Cazoo
- Type: Private Company
- Industry: Automotive;
- Founded: 2018; 8 years ago
- Founder: Alex Chesterman
- Headquarters: London, United Kingdom
- Area served: United Kingdom
- Key people: Barry Judge (CEO); Nick Moodie (CFO);
- Owner: o3 Industries and Novum Capital
- Number of employees: 250
- Website: cazoo.co.uk

= Cazoo =

Automotive classified advertising business

Cazoo is a British automotive online marketplace and classified advertising business based in Richmond, London. Cazoo is owned by MOTORS, following its acquisition from Cazoo Holdings Limited by O3 Industries and Novum Capital.

==History==
===Cazoo Group===
Cazoo was founded in 2018 by British internet entrepreneur Alex Chesterman. It launched an online marketplace for used cars in December 2019, which became its primary business.
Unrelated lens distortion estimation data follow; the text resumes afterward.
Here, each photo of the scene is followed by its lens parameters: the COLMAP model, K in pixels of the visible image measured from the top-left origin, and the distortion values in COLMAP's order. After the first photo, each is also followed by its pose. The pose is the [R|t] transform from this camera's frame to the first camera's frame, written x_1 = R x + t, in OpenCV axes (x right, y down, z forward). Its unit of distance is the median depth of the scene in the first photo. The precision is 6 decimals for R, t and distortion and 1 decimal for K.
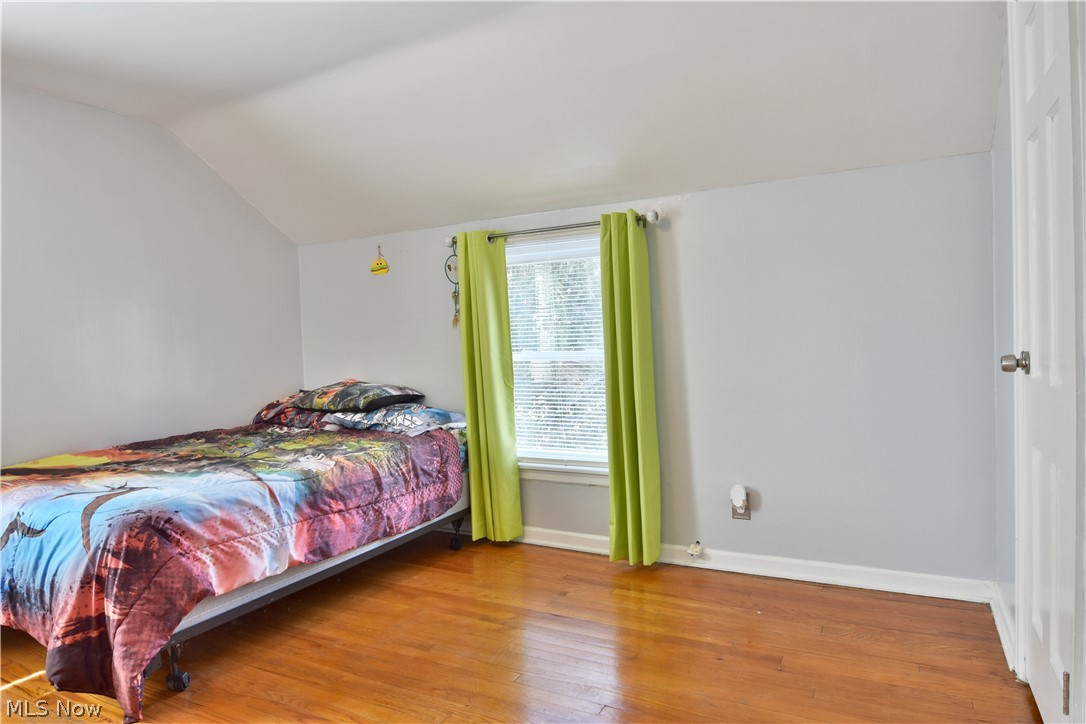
lens RADIAL K [[658.8, 0, 543.4], [0, 658.8, 364.9], [0, 0, 1]] dist [-0.016189, -0.002658]
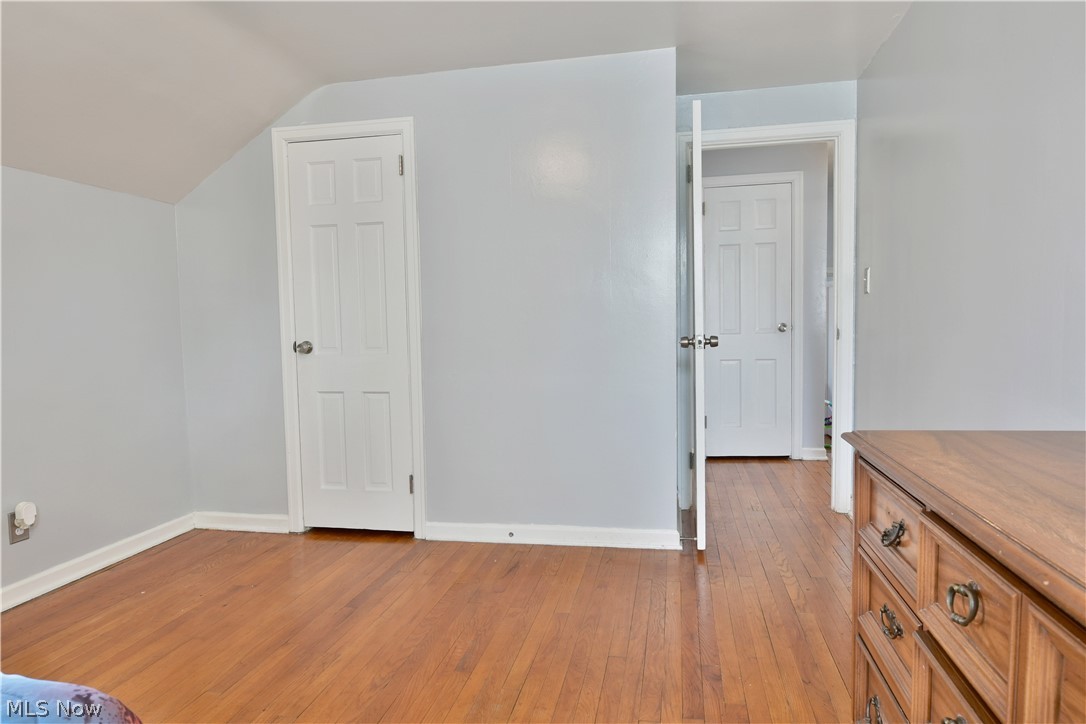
lens RADIAL K [[658.8, 0, 543.4], [0, 658.8, 364.9], [0, 0, 1]] dist [-0.016189, -0.002658]
pose [[-0.280986, -0.017370, 0.959555, -0.831481], [0.071557, 0.996674, 0.038996, 0.017024], [-0.957040, 0.079620, -0.278808, 0.629201]]
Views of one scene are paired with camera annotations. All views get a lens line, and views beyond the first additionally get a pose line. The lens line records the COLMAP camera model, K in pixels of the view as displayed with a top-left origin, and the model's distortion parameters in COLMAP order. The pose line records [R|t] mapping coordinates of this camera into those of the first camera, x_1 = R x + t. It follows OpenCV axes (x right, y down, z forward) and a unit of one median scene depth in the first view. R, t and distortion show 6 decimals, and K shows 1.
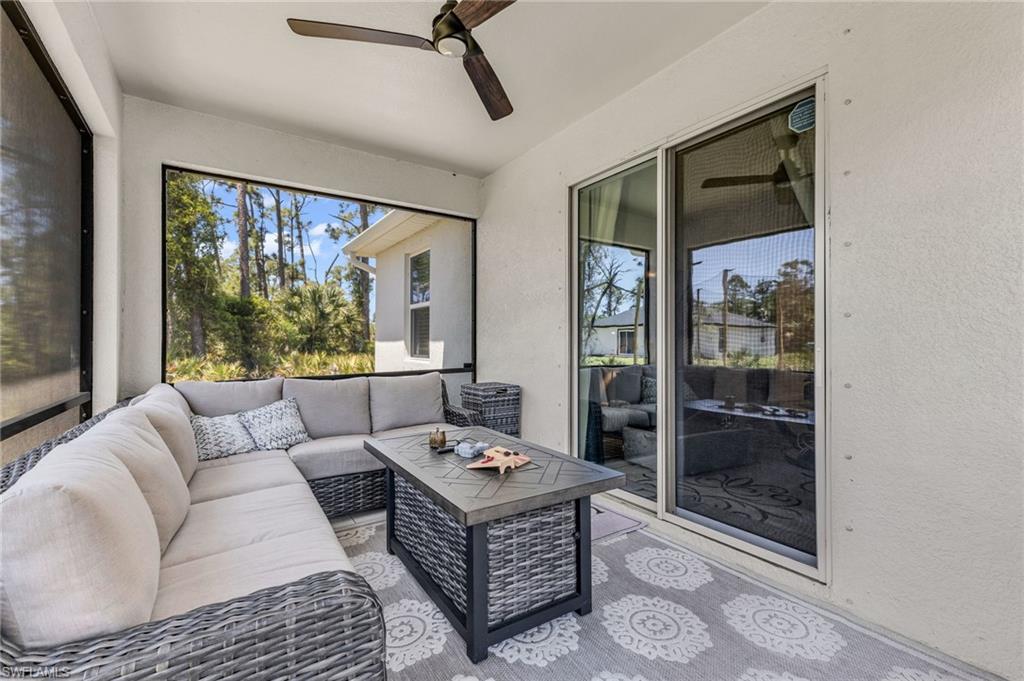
lens RADIAL K [[439.8, 0, 512.0], [0, 439.8, 340.5], [0, 0, 1]] dist [0.000536, -0.001051]
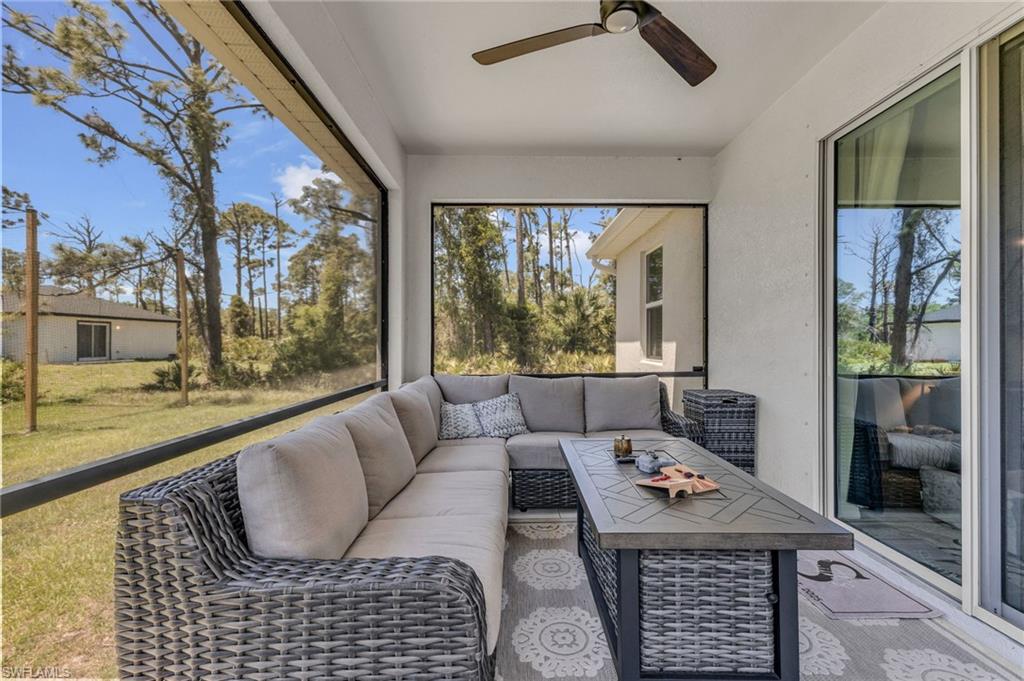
lens RADIAL K [[439.8, 0, 512.0], [0, 439.8, 340.5], [0, 0, 1]] dist [0.000536, -0.001051]
pose [[0.835344, -0.001378, -0.549726, 0.103586], [0.001034, 0.999999, -0.000934, -0.000698], [0.549727, 0.000212, 0.835344, 0.064864]]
Although based in the UK, Cazoo was listed on the New York Stock Exchange in August 2021 following a merger with a special-purpose acquisition company led by hedge fund manager Dan Och. As of its listing the company had a valuation of US$8 billion. It subsequently lost over 97% of its market value, causing Alex Chesterman to step down as CEO in January 2023.

In 2021 Cazoo had expanded internationally, launching used car marketplaces in Germany and France, and in early 2022 expanded briefly into Italy and Spain. After announcing redundancies in the UK in June 2022, in September, Cazoo announced it would abandon its business in the European Union, closing its operations in France, Germany, Italy and Spain and making all 750 of its EU employees redundant, leaving only its UK operation in business.

UK redundancies were announced in March 2023 when 15 out of 22 showrooms were closed. A year later, in March 2024, the company stopped buying and selling cars and closed its remaining showrooms, aiming to become purely an online market place; the move meant 728 redundancies.

On 21 May 2024, Cazoo went into administration putting 208 remaining jobs at risk of redundancy. Cazoo's wholesale business was bought by G3; Constellation Automotive Group also acquired some Cazoo assets; and used-car platform Motors was reported in June 2024 to be buying Cazoo's brand and marketplace business.

===Under MOTORS===
MOTORS announced the acquisition of Cazoo on 28 June 2024 and relaunched the Cazoo brand under a new app in July 2024. Cazoo's website was temporarily redirected to MOTORS while a new website on the company's backend was constructed.

On 2 April 2025, the Cazoo website was launched, and became the flagship brand within MOTORS' marketplace network. The relaunch followed the introduction of a Cazoo mobile app. As of 2 April 2025, Cazoo's mobile app had ratings of 4.8/5 on the Apple App Store and 4.6/5 on Google Play.

MOTORS repositioned Cazoo as a platform for dealers rather than a direct-to-consumer retailer, aiming to challenge Auto Trader’s dominance in the UK used car market. The brand retains its strong consumer recognition due to past investments in television, digital, and sports sponsorship advertising. MOTORS has committed to ongoing technology updates and marketing investment to enhance Cazoo’s reach and lead generation capabilities.

==Sponsorship==
Cazoo sponsored the 2021 Rugby League World Cup, Welsh Rugby Union, a number of annual horse races in Epsom and Doncaster, cricket tournament The Hundred, various events managed by the World Snooker Tour, the Professional Darts Corporation, and the PGA European Tour.

Consequent on the company's announced retrenchment to the UK market in September 2022, Cazoo's sponsorships of European football clubs for the 2022–23 season, including Everton F.C., Aston Villa, Olympique de Marseille, SC Freiburg, Valencia CF, Lille OSC, Bologna FC and Real Sociedad were being wound down.

In 2025, following Motors' acquisition and relaunch of Cazoo as its flagship brand, the company expanded its involvement in football sponsorship through a new partnership with Brentford F.C.

Motors, which had partnered with Brentford since the start of the 2024–25 Premier League season, transitioned the sponsorship to promote the Cazoo brand. As part of this updated agreement, Cazoo became the lead sponsor for Brentford, delivering in-stadium activations, branded media placements, and player-led social media campaigns.